# The C Factor of Pipe, What Exactly is It??

Often times in designing our sprinkler systems, we need to use formulas to arrive at a value that is useful to us and our work.  In these formulas there are variables and constants that we may or may not understand but we mindlessly plug them into equations anyway because we know them by heart.  The Hazen-Williams formula is the formula we will most often use when calculating our sprinkler system.  In Hazen-Williams we need to input the inside diameter of the pipe be used, the flow in gallons per minute, and the C Factor of the pipe to derive the friction loss for 1′-0″ of pipe.  From memory we can probably recite the C values, 150 for CPVC, 120 for black pipe used in a wet system, and 100 for black pipe used in a dry system, etc, etc.  Perhaps in the course of our experience we learned that the C Factor represents the roughness on inside of the pipe, which is true.  But what does the number actually represent and how does it actually affect our calculations?

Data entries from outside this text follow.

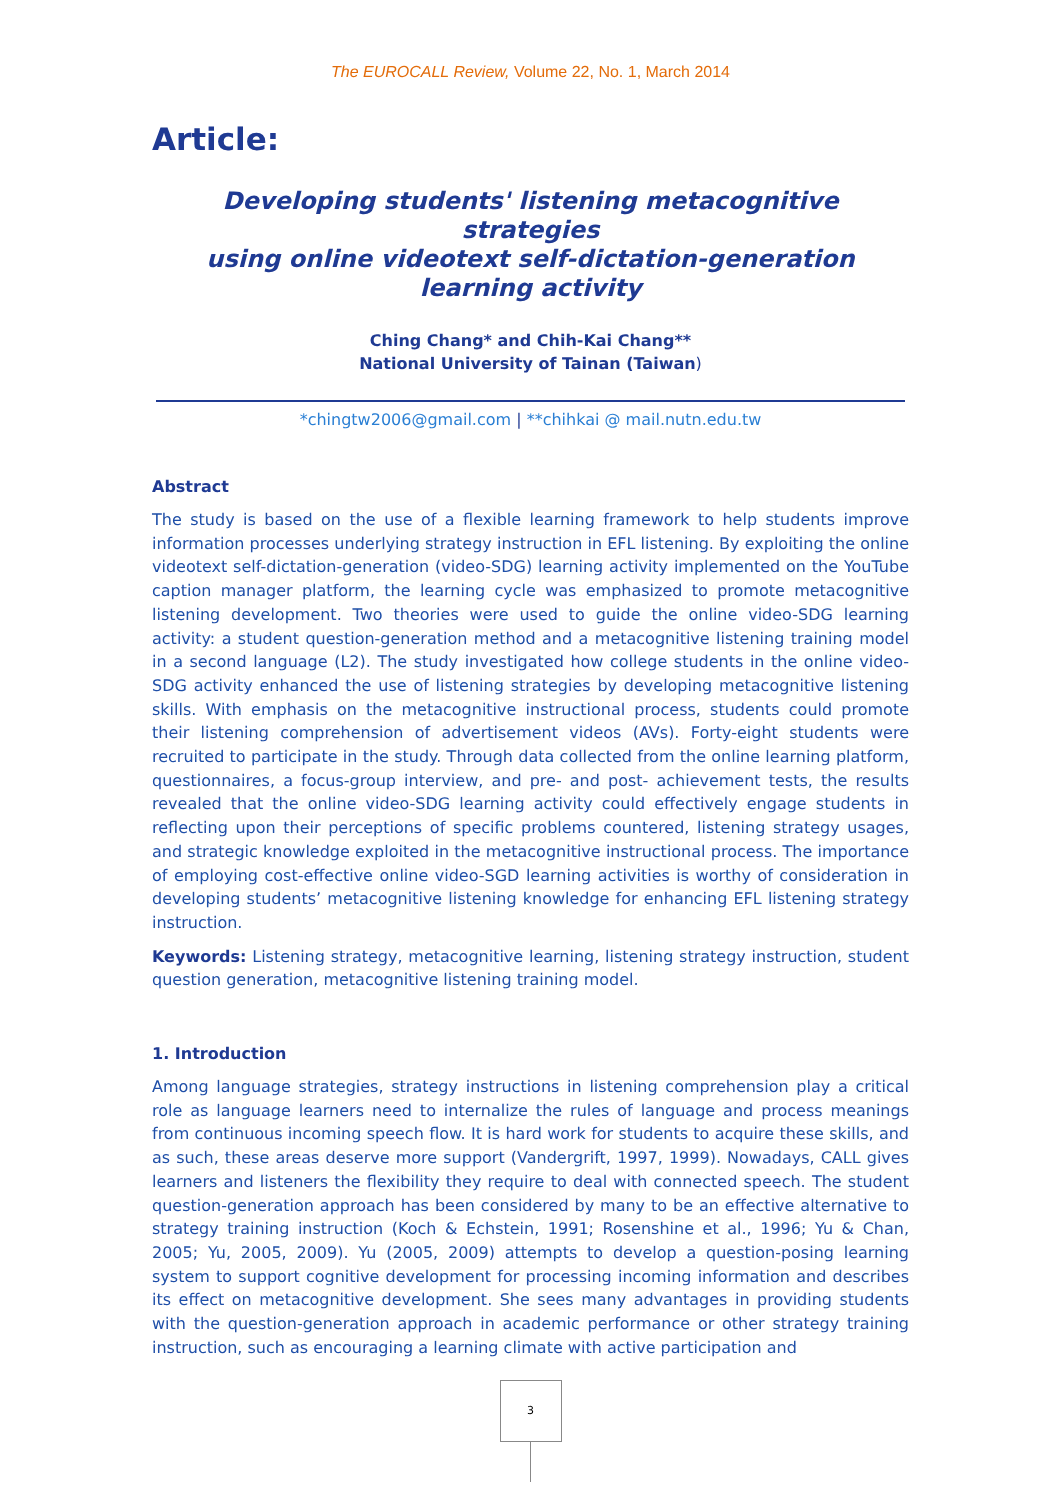The EUROCALL Review, Volume 22, No. 1, March 2014
Article:
Developing students' listening metacognitive strategies
using online videotext self-dictation-generation
learning activity
Ching Chang* and Chih-Kai Chang**
National University of Tainan (Taiwan)
*chingtw2006@gmail.com | **chihkai @ mail.nutn.edu.tw
Abstract
The study is based on the use of a flexible learning framework to help students improve information processes underlying strategy instruction in EFL listening. By exploiting the online videotext self-dictation-generation (video-SDG) learning activity implemented on the YouTube caption manager platform, the learning cycle was emphasized to promote metacognitive listening development. Two theories were used to guide the online video-SDG learning activity: a student question-generation method and a metacognitive listening training model in a second language (L2). The study investigated how college students in the online video-SDG activity enhanced the use of listening strategies by developing metacognitive listening skills. With emphasis on the metacognitive instructional process, students could promote their listening comprehension of advertisement videos (AVs). Forty-eight students were recruited to participate in the study. Through data collected from the online learning platform, questionnaires, a focus-group interview, and pre- and post- achievement tests, the results revealed that the online video-SDG learning activity could effectively engage students in reflecting upon their perceptions of specific problems countered, listening strategy usages, and strategic knowledge exploited in the metacognitive instructional process. The importance of employing cost-effective online video-SGD learning activities is worthy of consideration in developing students’ metacognitive listening knowledge for enhancing EFL listening strategy instruction.
Keywords: Listening strategy, metacognitive learning, listening strategy instruction, student question generation, metacognitive listening training model.
1. Introduction
Among language strategies, strategy instructions in listening comprehension play a critical role as language learners need to internalize the rules of language and process meanings from continuous incoming speech flow. It is hard work for students to acquire these skills, and as such, these areas deserve more support (Vandergrift, 1997, 1999). Nowadays, CALL gives learners and listeners the flexibility they require to deal with connected speech. The student question-generation approach has been considered by many to be an effective alternative to strategy training instruction (Koch & Echstein, 1991; Rosenshine et al., 1996; Yu & Chan, 2005; Yu, 2005, 2009). Yu (2005, 2009) attempts to develop a question-posing learning system to support cognitive development for processing incoming information and describes its effect on metacognitive development. She sees many advantages in providing students with the question-generation approach in academic performance or other strategy training instruction, such as encouraging a learning climate with active participation and
3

As stated before, the C Factor is a representation of the roughness of pipe.  To find out the reason why we need to measure or represent the roughness of the pipe, we must first learn a little about how water likes to flow.  Water likes a nice, smooth, easy, and straight path to flow in, this is called a laminar flow.  In laminar flow conditions, there are few obstructions disturbing the flow path of water which results in very little friction loss. It should be fairly obvious that obstructions to the flow path of water causes friction loss through the pipe meaning it takes more pressure for a given amount of water to flow through a section of pipe with many obstructions then it would have it there were fewer obstructions.